On 29 September 1995, the Liverpool dockers, the backbone of Liverpool's revered maritime industry, refused to cross a picket line and were immediately dismissed by the Mersey Docks & Harbour Co. Men from one of the most respected workforces in the British labour movement were now threatened by casual labour terms and deregulation, and they wanted to make sure their voices against such decisions were heard. `Dockers: The `95 to `98 Lock-out' is a captivating collection of photographs and anecdotes from this famous movement.
This industrial protest was far-reaching - from the Women of the Waterfront movement campaigning on behalf of their husbands, brothers and sons, to the international community of dockworkers who were inspired to speak out against unfair working practice. Dockers: The '95 to '98 Lock-out encapsulates the lengths a community will go to in order to defend their heritage, pride and values.
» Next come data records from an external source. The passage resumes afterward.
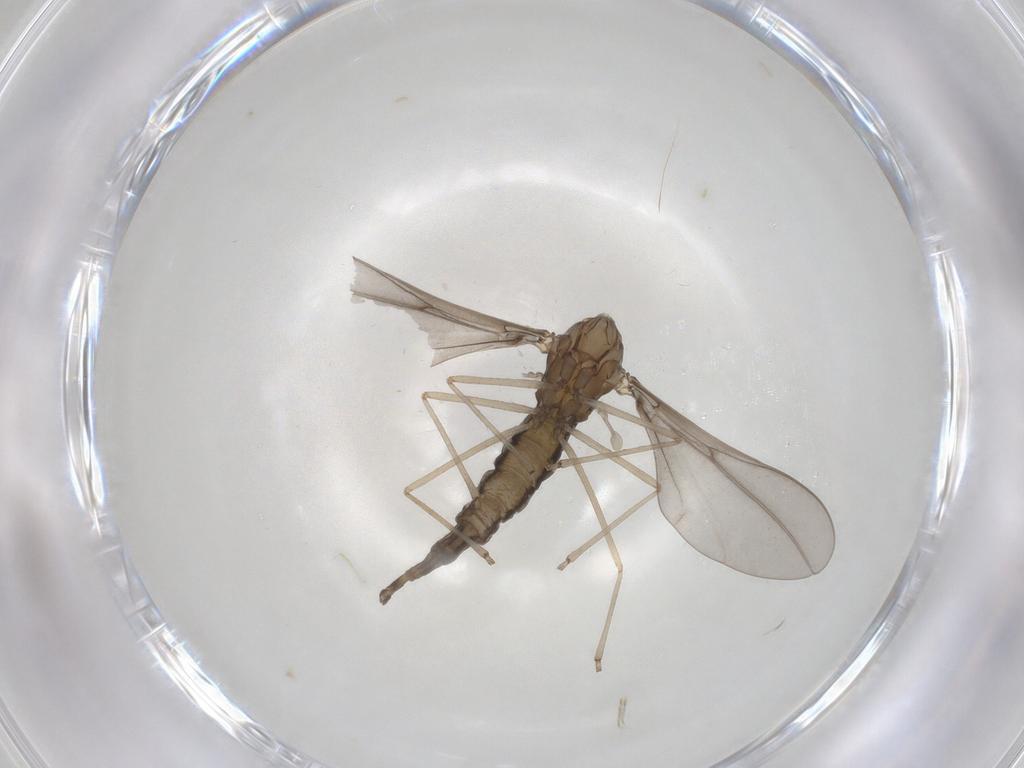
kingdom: Animalia
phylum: Arthropoda
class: Insecta
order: Diptera
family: Cecidomyiidae
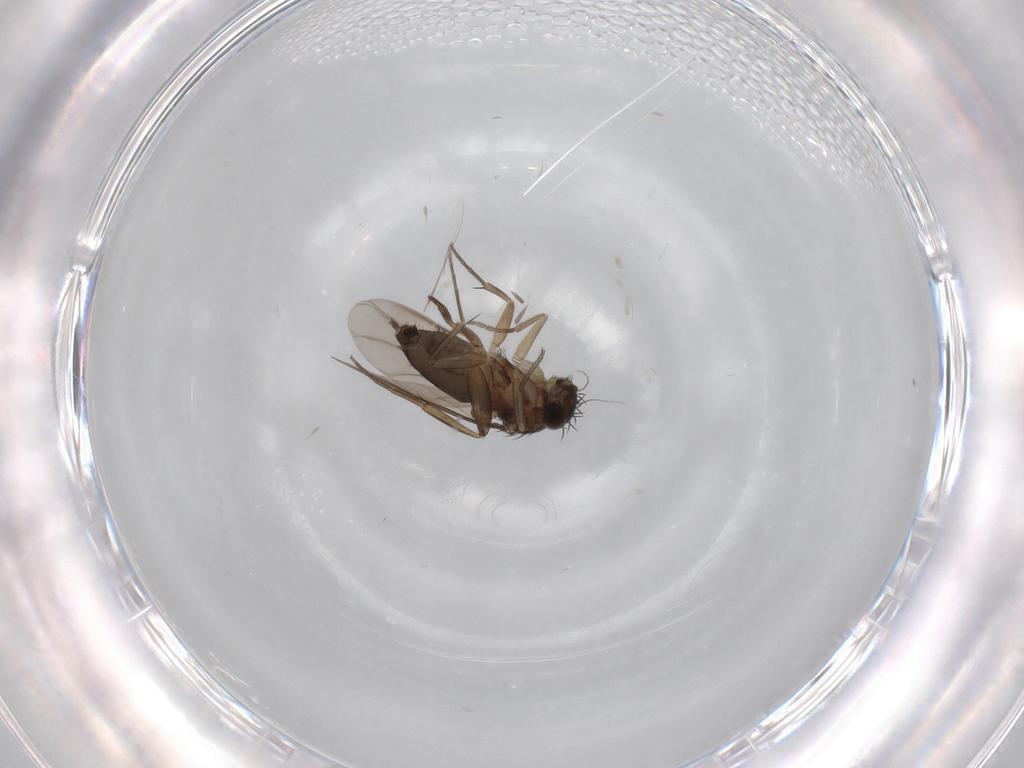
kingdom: Animalia
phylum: Arthropoda
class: Insecta
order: Diptera
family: Phoridae
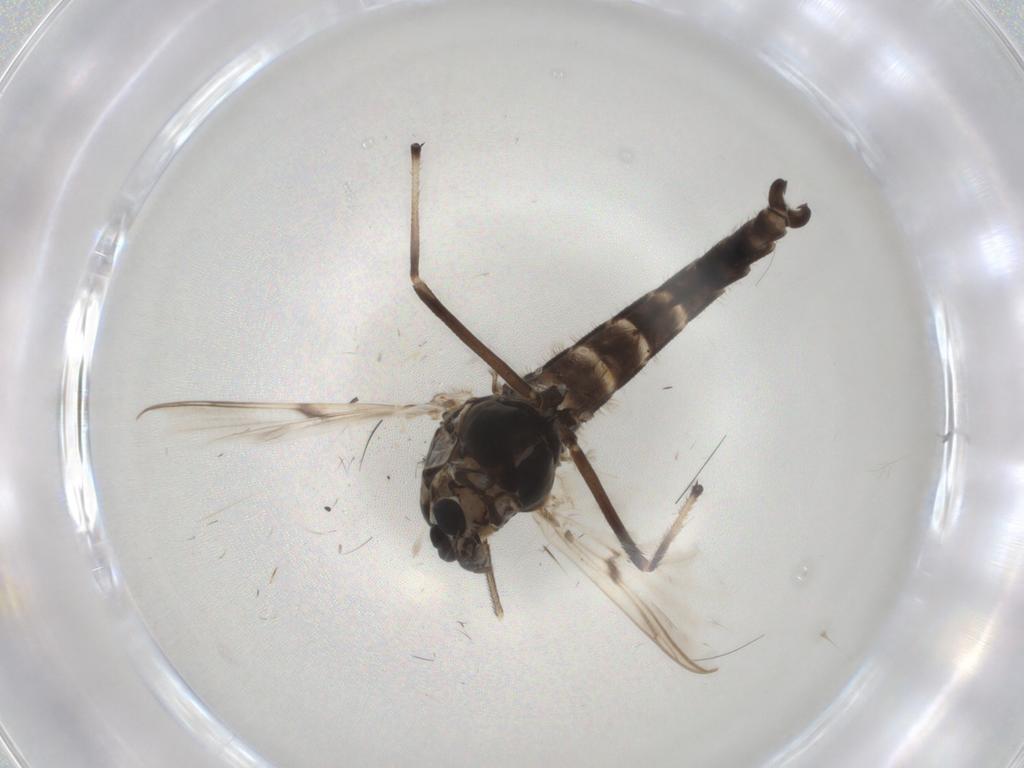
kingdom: Animalia
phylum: Arthropoda
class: Insecta
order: Diptera
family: Chironomidae
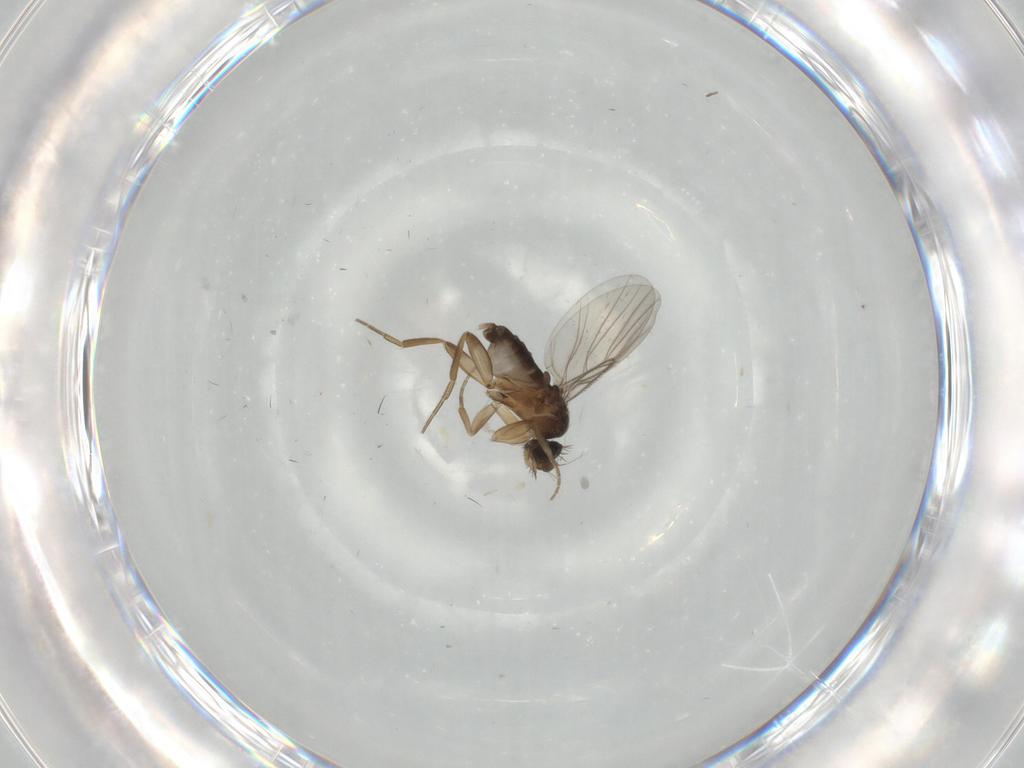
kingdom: Animalia
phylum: Arthropoda
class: Insecta
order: Diptera
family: Phoridae
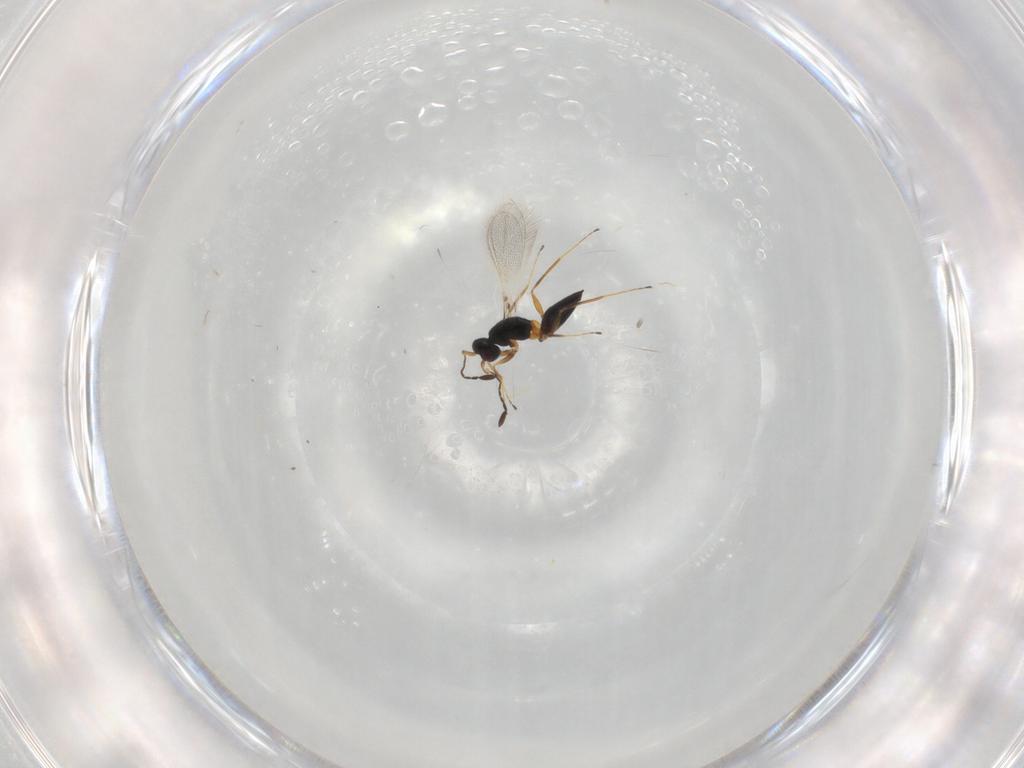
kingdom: Animalia
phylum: Arthropoda
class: Insecta
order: Hymenoptera
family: Mymaridae
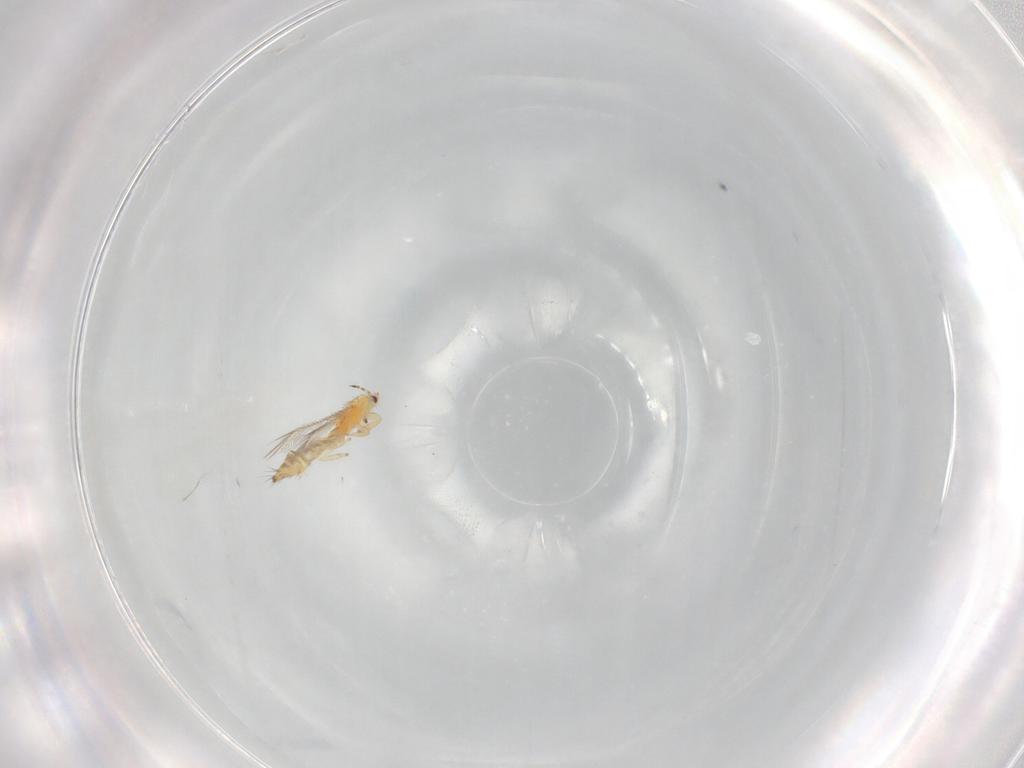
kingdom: Animalia
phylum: Arthropoda
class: Insecta
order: Thysanoptera
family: Thripidae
Published twenty years after the beginnings of the dispute, Dave Sinclair's thought-provoking photography of the dockworkers and their families, as well as the intelligent contributions, is a tribute to the men and women who fought so hard on the picket lines of the Liverpool dockyards.
Dave Sinclair was born in 1959 in Walton, Liverpool. By 1980, he was studying Art at Liverpool Polytechnic, where he developed an interest in the Liverpool urban landscape. Surrounded by derelict factories and docks, Dave started documenting his surroundings, processing and printing in black and white in a darkroom he built himself. He soon realised that photography was what he wanted to do for a living. His photographs have been featured in several exhibitions, including `The Dockers' which was exhibited in London Liverpool and extensively abroad, The `School Student Strike' at the Bluecoat in Liverpool and `Thatcher, Liverpool and the 80s' in Shoreditch.